__Exercise description__
Give back each line of the listing below that contains the string "Figure".

__Supplied information__
---*---
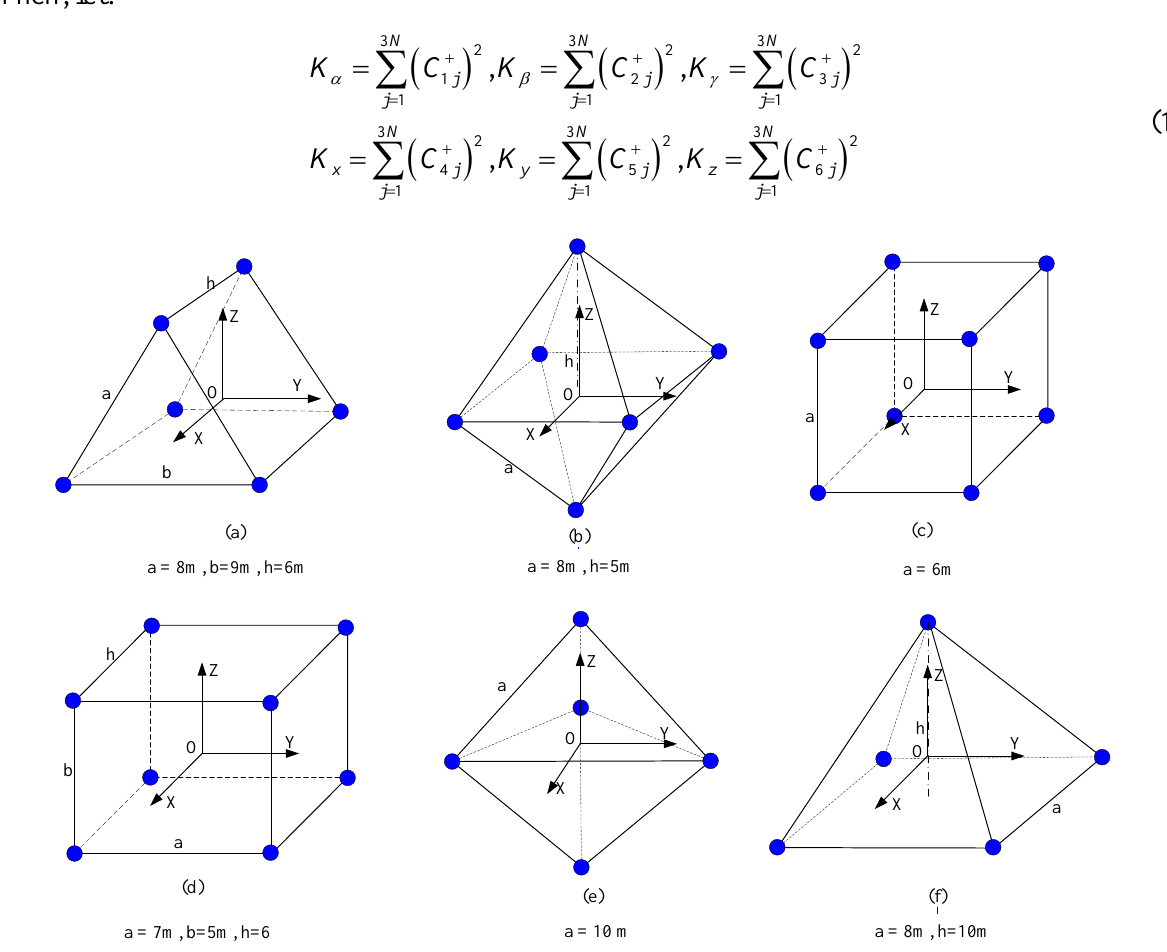
Figure 4. The geometric layouts of the ERS points. ( a ) Triangular prism layout; ( b ) Double rectangular pyramid layout; ( c ) Cube layout; ( d ) Cuboid layout; ( e ) Double triangular pyramid layout; ( f ) Rectangular pyramid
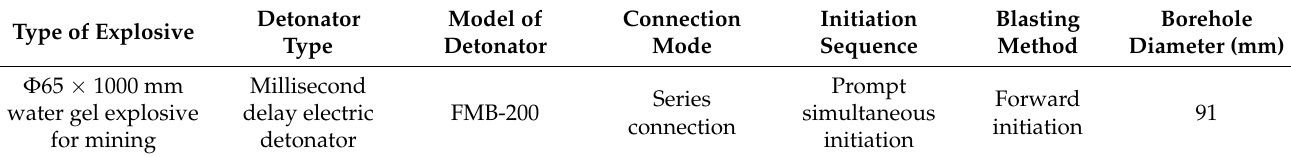
Table 6. Parameters of blasting explosives.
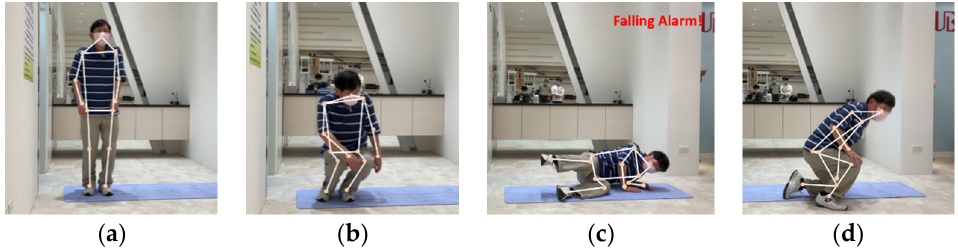
Figure 18. Representative recognition results from the video of a falling elderly man: ( a ) Frame 218 (walking); ( b ) Frame 376 (squatting); ( c ) Frame 423 (falling); ( d ) Frame 823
---*---
__Final answer__
Figure 4. The geometric layouts of the ERS points. ( a ) Triangular prism layout; ( b ) Double rectangular pyramid layout; ( c ) Cube layout; ( d ) Cuboid layout; ( e ) Double triangular pyramid layout; ( f ) Rectangular pyramid
Figure 18. Representative recognition results from the video of a falling elderly man: ( a ) Frame 218 (walking); ( b ) Frame 376 (squatting); ( c ) Frame 423 (falling); ( d ) Frame 823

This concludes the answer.